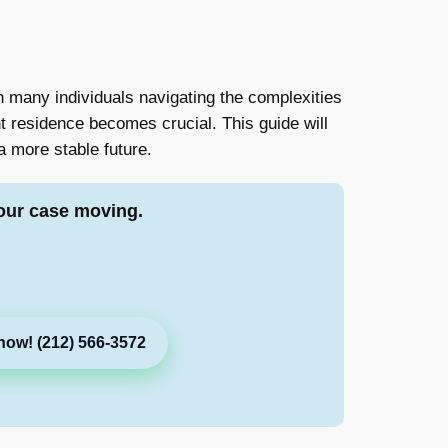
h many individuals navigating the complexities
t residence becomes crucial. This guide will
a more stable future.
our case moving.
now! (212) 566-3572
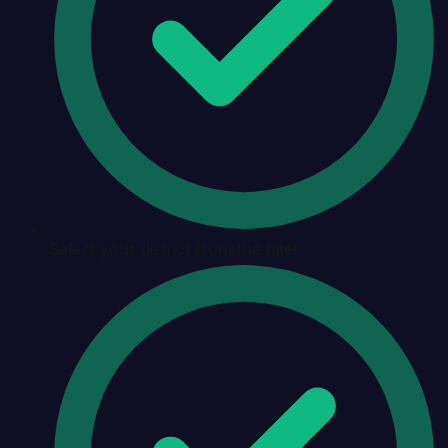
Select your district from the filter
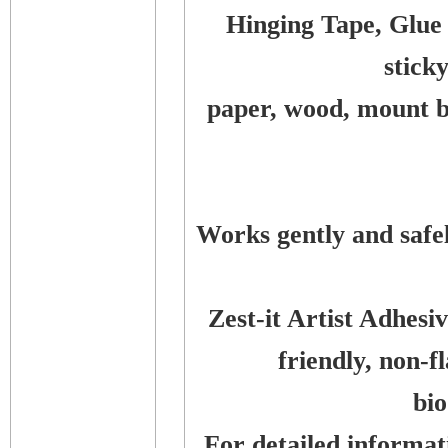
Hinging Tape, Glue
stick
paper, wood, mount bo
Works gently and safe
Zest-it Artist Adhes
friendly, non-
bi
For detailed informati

┄┄┄┄┄┄┄┄┄┄

» **WHAT NEEDS TO BE DONE**
Using the material above, set down every line exactly, but skip the pictures.

» **SOLUTION TO THIS TASK**
h many individuals navigating the complexities
t residence becomes crucial. This guide will
a more stable future.
our case moving.
now! (212) 566-3572
Select your district from the filter
Hinging Tape, Glue
stick
paper, wood, mount bo
Works gently and safe
Zest-it Artist Adhes
friendly, non-
bi
For detailed informati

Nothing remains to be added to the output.